## CHALLENGE
Swap "scientific name" for "species name" throughout the entries below and leave every other line as it is. Omit the pictures from your answer.

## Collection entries
= = = = =
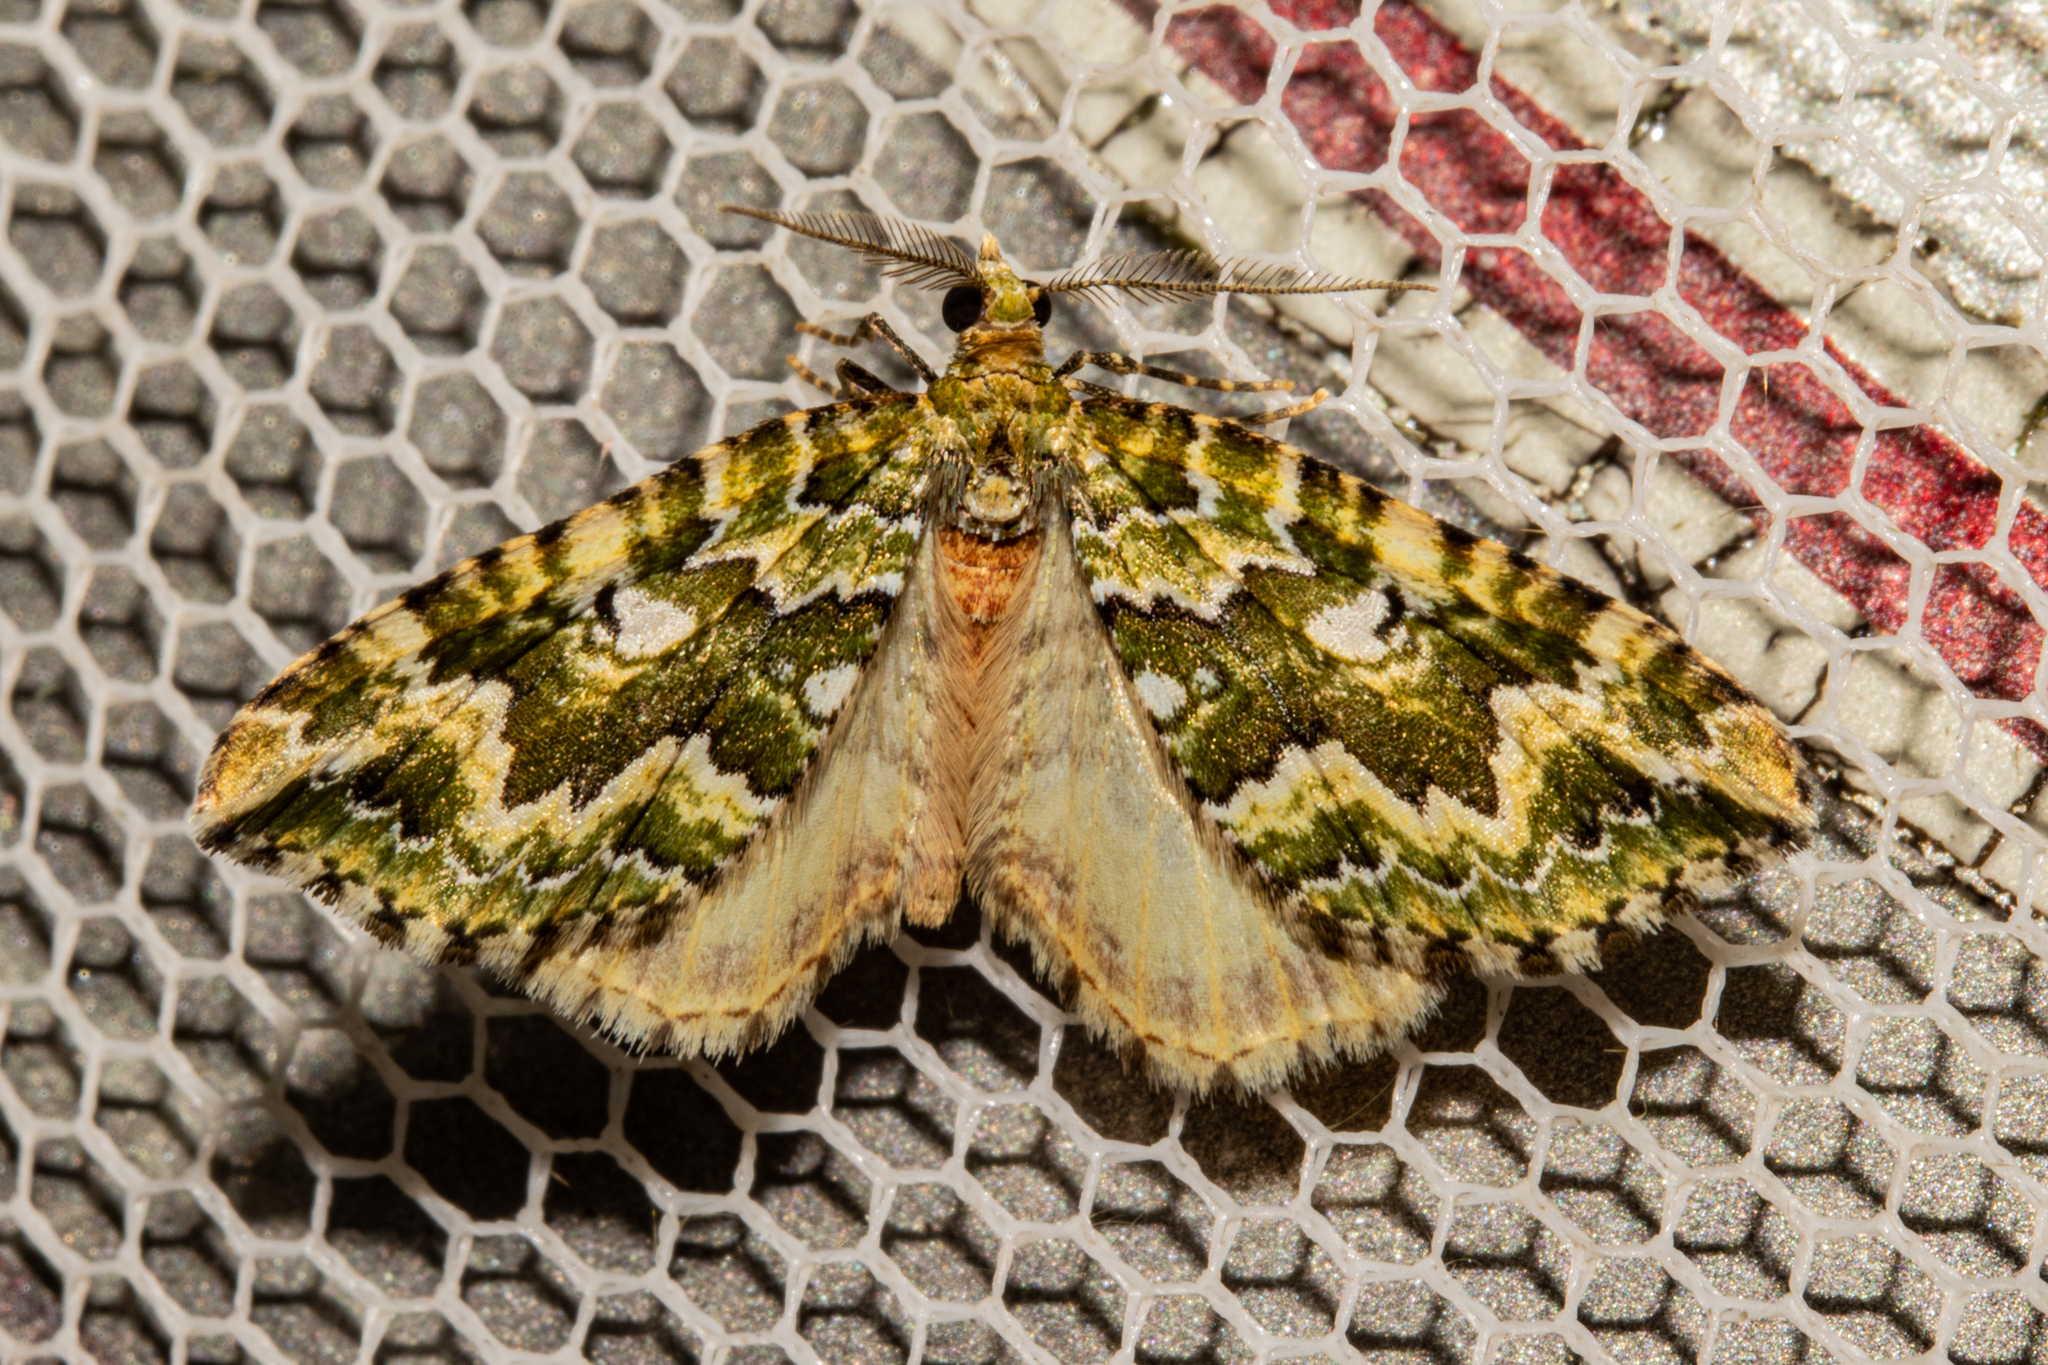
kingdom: Animalia
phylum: Arthropoda
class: Insecta
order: Lepidoptera
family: Geometridae
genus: Asaphodes
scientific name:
= = = = =
## ANSWER FOR THIS EXERCISE
kingdom: Animalia
phylum: Arthropoda
class: Insecta
order: Lepidoptera
family: Geometridae
genus: Asaphodes
species name:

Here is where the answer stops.